Records:
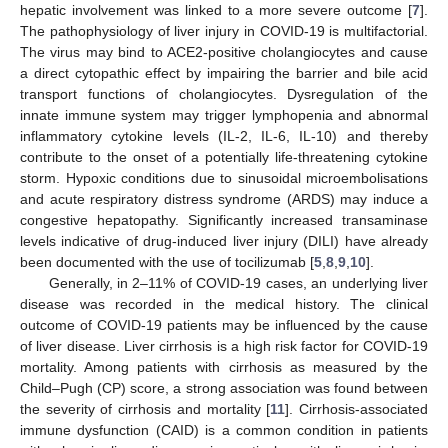
hepatic involvement was linked to a more severe outcome [
7
].
The pathophysiology of liver injury in COVID-19 is multifactorial.
The virus may bind to ACE2-positive cholangiocytes and cause
a direct cytopathic effect by impairing the barrier and bile acid
transport functions of cholangiocytes. Dysregulation of the
innate immune system may trigger lymphopenia and abnormal
inflammatory cytokine levels (IL-2, IL-6, IL-10) and thereby
contribute to the onset of a potentially life-threatening cytokine
storm. Hypoxic conditions due to sinusoidal microembolisations
and acute respiratory distress syndrome (ARDS) may induce a
congestive hepatopathy. Significantly increased transaminase
levels indicative of drug-induced liver injury (DILI) have already
been documented with the use of tocilizumab [
5
,
8
,
9
,
10
].
Generally, in 2–11% of COVID-19 cases, an underlying liver
disease was recorded in the medical history. The clinical
outcome of COVID-19 patients may be influenced by the cause
of liver disease. Liver cirrhosis is a high risk factor for COVID-19
mortality. Among patients with cirrhosis as measured by the
Child–Pugh (CP) score, a strong association was found between
the severity of cirrhosis and mortality [
11
]. Cirrhosis-associated
immune dysfunction (CAID) is a common condition in patients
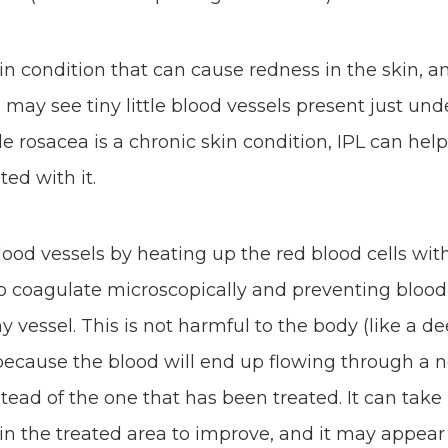
kin condition that can cause redness in the skin, 
 may see tiny little blood vessels present just und
le rosacea is a chronic skin condition, IPL can he
ed with it.
ood vessels by heating up the red blood cells with
o coagulate microscopically and preventing blood
y vessel. This is not harmful to the body (like a d
because the blood will end up flowing through a 
stead of the one that has been treated. It can tak
 in the treated area to improve, and it may appear 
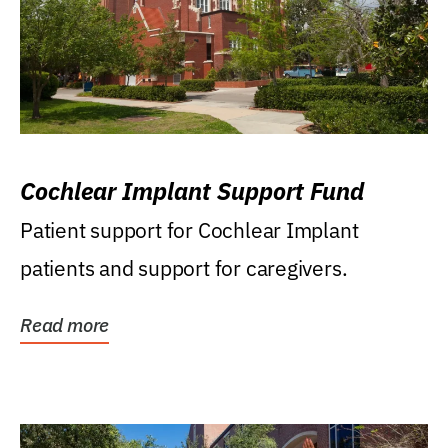
Cochlear Implant Support Fund
Patient support for Cochlear Implant
patients and support for caregivers.
Read more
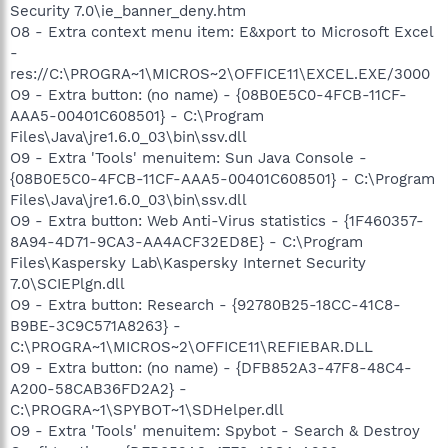
Security 7.0\ie_banner_deny.htm
O8 - Extra context menu item: E&xport to Microsoft Excel
-
res://C:\PROGRA~1\MICROS~2\OFFICE11\EXCEL.EXE/3000
O9 - Extra button: (no name) - {08B0E5C0-4FCB-11CF-
AAA5-00401C608501} - C:\Program
Files\Java\jre1.6.0_03\bin\ssv.dll
O9 - Extra 'Tools' menuitem: Sun Java Console -
{08B0E5C0-4FCB-11CF-AAA5-00401C608501} - C:\Program
Files\Java\jre1.6.0_03\bin\ssv.dll
O9 - Extra button: Web Anti-Virus statistics - {1F460357-
8A94-4D71-9CA3-AA4ACF32ED8E} - C:\Program
Files\Kaspersky Lab\Kaspersky Internet Security
7.0\SCIEPlgn.dll
O9 - Extra button: Research - {92780B25-18CC-41C8-
B9BE-3C9C571A8263} -
C:\PROGRA~1\MICROS~2\OFFICE11\REFIEBAR.DLL
O9 - Extra button: (no name) - {DFB852A3-47F8-48C4-
A200-58CAB36FD2A2} -
C:\PROGRA~1\SPYBOT~1\SDHelper.dll
O9 - Extra 'Tools' menuitem: Spybot - Search & Destroy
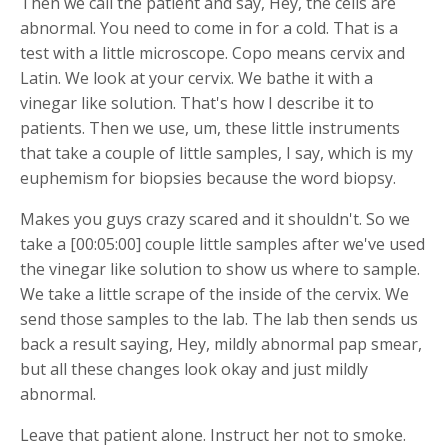
Then we call the patient and say, Hey, the cells are
abnormal. You need to come in for a cold. That is a
test with a little microscope. Copo means cervix and
Latin. We look at your cervix. We bathe it with a
vinegar like solution. That's how I describe it to
patients. Then we use, um, these little instruments
that take a couple of little samples, I say, which is my
euphemism for biopsies because the word biopsy.
Makes you guys crazy scared and it shouldn't. So we
take a [00:05:00] couple little samples after we've used
the vinegar like solution to show us where to sample.
We take a little scrape of the inside of the cervix. We
send those samples to the lab. The lab then sends us
back a result saying, Hey, mildly abnormal pap smear,
but all these changes look okay and just mildly
abnormal.
Leave that patient alone. Instruct her not to smoke.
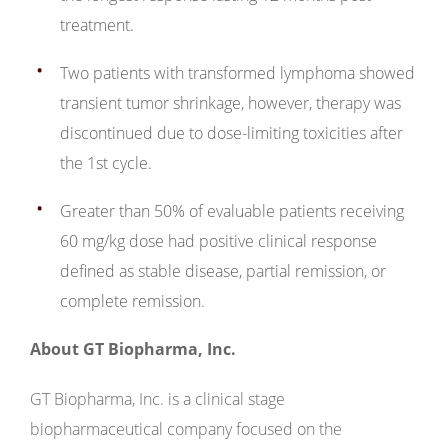
treatment.
Two patients with transformed lymphoma showed
transient tumor shrinkage, however, therapy was
discontinued due to dose-limiting toxicities after
the 1st cycle.
Greater than 50% of evaluable patients receiving
60 mg/kg dose had positive clinical response
defined as stable disease, partial remission, or
complete remission.
About GT Biopharma, Inc.
GT Biopharma, Inc. is a clinical stage
biopharmaceutical company focused on the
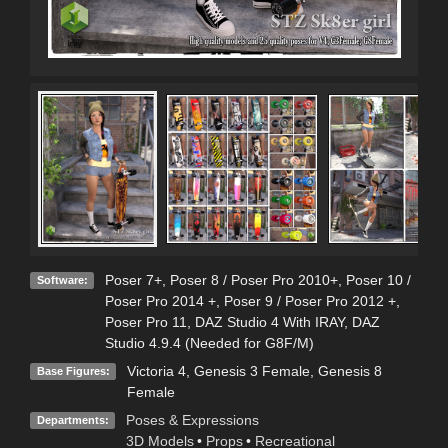
Poser 7+
,
Poser 8 / Poser Pro 2010+
,
Poser 10 /
Software:
Poser Pro 2014 +
,
Poser 9 / Poser Pro 2012 +
,
Poser Pro 11
,
DAZ Studio 4 With IRAY
,
DAZ
Studio 4.9.4 (Needed for G8F/M)
Victoria 4
,
Genesis 3 Female
,
Genesis 8
Base Figures:
Female
Poses & Expressions
Departments:
3D Models
•
Props
•
Recreational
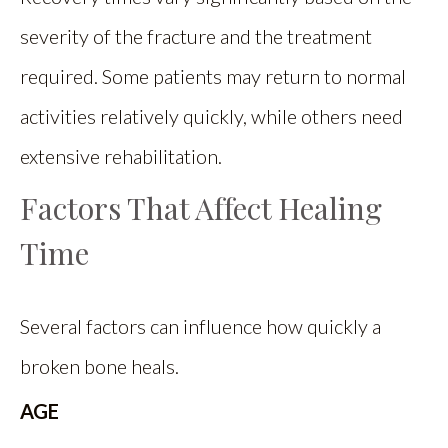
severity of the fracture and the treatment
required. Some patients may return to normal
activities relatively quickly, while others need
extensive rehabilitation.
Factors That Affect Healing
Time
Several factors can influence how quickly a
broken bone heals.
AGE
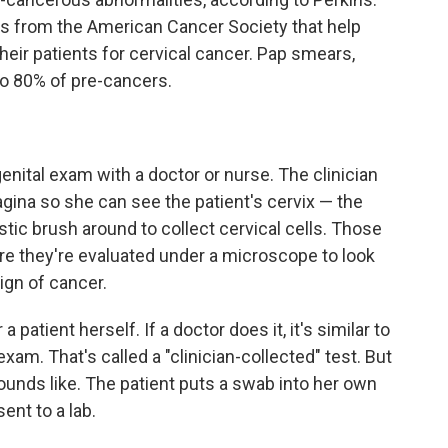
es from the American Cancer Society that help
eir patients for cervical cancer. Pap smears,
to 80% of pre-cancers.
enital exam with a doctor or nurse. The clinician
agina so she can see the patient's cervix — the
stic brush around to collect cervical cells. Those
ere they're evaluated under a microscope to look
ign of cancer.
patient herself. If a doctor does it, it's similar to
m. That's called a "clinician-collected" test. But
sounds like. The patient puts a swab into her own
ent to a lab.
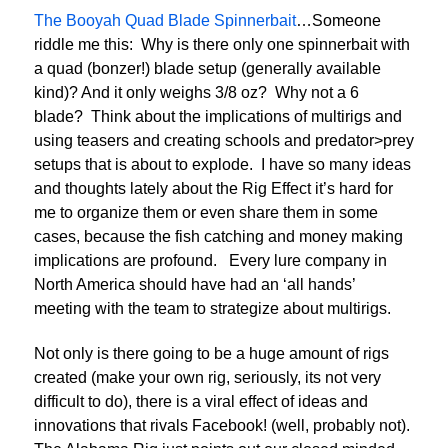
The Booyah Quad Blade Spinnerbait
…Someone
riddle me this: Why is there only one spinnerbait with
a quad (bonzer!) blade setup (generally available
kind)? And it only weighs 3/8 oz? Why not a 6
blade? Think about the implications of multirigs and
using teasers and creating schools and predator>prey
setups that is about to explode. I have so many ideas
and thoughts lately about the Rig Effect it’s hard for
me to organize them or even share them in some
cases, because the fish catching and money making
implications are profound. Every lure company in
North America should have had an ‘all hands’
meeting with the team to strategize about multirigs.
Not only is there going to be a huge amount of rigs
created (make your own rig, seriously, its not very
difficult to do), there is a viral effect of ideas and
innovations that rivals Facebook! (well, probably not).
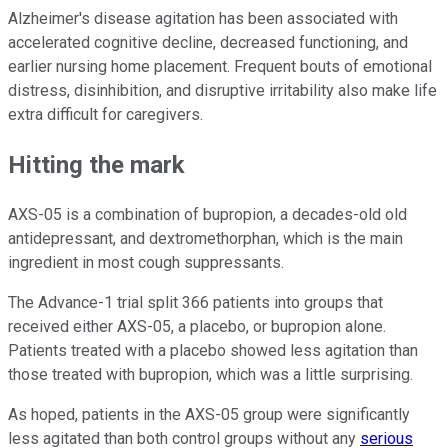
Alzheimer's disease agitation has been associated with
accelerated cognitive decline, decreased functioning, and
earlier nursing home placement. Frequent bouts of emotional
distress, disinhibition, and disruptive irritability also make life
extra difficult for caregivers.
Hitting the mark
AXS-05 is a combination of bupropion, a decades-old old
antidepressant, and dextromethorphan, which is the main
ingredient in most cough suppressants.
The Advance-1 trial split 366 patients into groups that
received either AXS-05, a placebo, or bupropion alone.
Patients treated with a placebo showed less agitation than
those treated with bupropion, which was a little surprising.
As hoped, patients in the AXS-05 group were significantly
less agitated than both control groups without any
serious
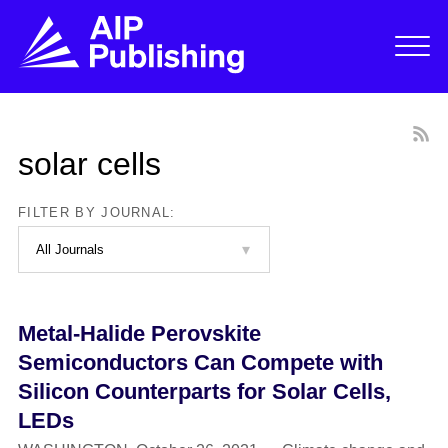
solar cells
FILTER BY JOURNAL:
Metal-Halide Perovskite
Semiconductors Can Compete with
Silicon Counterparts for Solar Cells,
LEDs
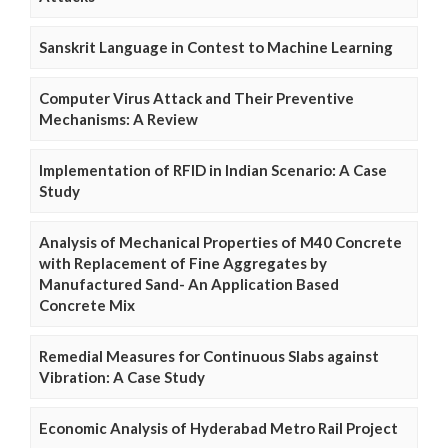
Sanskrit Language in Contest to Machine Learning
Computer Virus Attack and Their Preventive
Mechanisms: A Review
Implementation of RFID in Indian Scenario: A Case
Study
Analysis of Mechanical Properties of M40 Concrete
with Replacement of Fine Aggregates by
Manufactured Sand- An Application Based
Concrete Mix
Remedial Measures for Continuous Slabs against
Vibration: A Case Study
Economic Analysis of Hyderabad Metro Rail Project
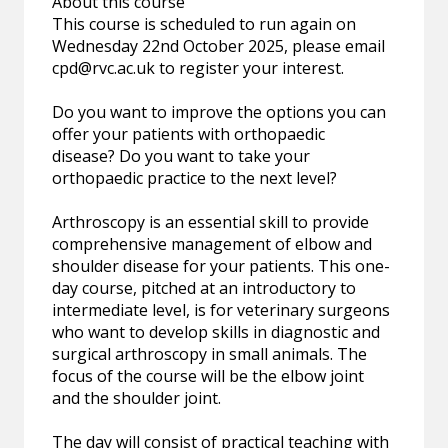
About this course
This course is scheduled to run again on
Wednesday 22nd October 2025, please email
cpd@rvc.ac.uk
to register your interest.
Do you want to improve the options you can
offer your patients with orthopaedic
disease? Do you want to take your
orthopaedic practice to the next level?
Arthroscopy is an essential skill to provide
comprehensive management of elbow and
shoulder disease for your patients. This one-
day course, pitched at an introductory to
intermediate level, is for veterinary surgeons
who want to develop skills in diagnostic and
surgical arthroscopy in small animals. The
focus of the course will be the elbow joint
and the shoulder joint.
The day will consist of practical teaching with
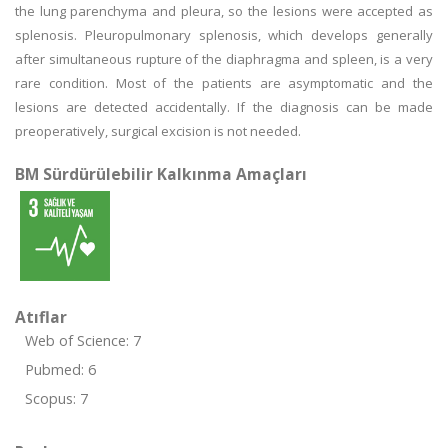
the lung parenchyma and pleura, so the lesions were accepted as
splenosis. Pleuropulmonary splenosis, which develops generally
after simultaneous rupture of the diaphragma and spleen, is a very
rare condition. Most of the patients are asymptomatic and the
lesions are detected accidentally. If the diagnosis can be made
preoperatively, surgical excision is not needed.
BM Sürdürülebilir Kalkınma Amaçları
Atıflar
Web of Science: 7
Pubmed: 6
Scopus: 7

Exercise: For this exercise, copy every line of the data that holds "bupropion".

Expected output:
AXS-05 is a combination of bupropion, a decades-old old
received either AXS-05, a placebo, or bupropion alone.
those treated with bupropion, which was a little surprising.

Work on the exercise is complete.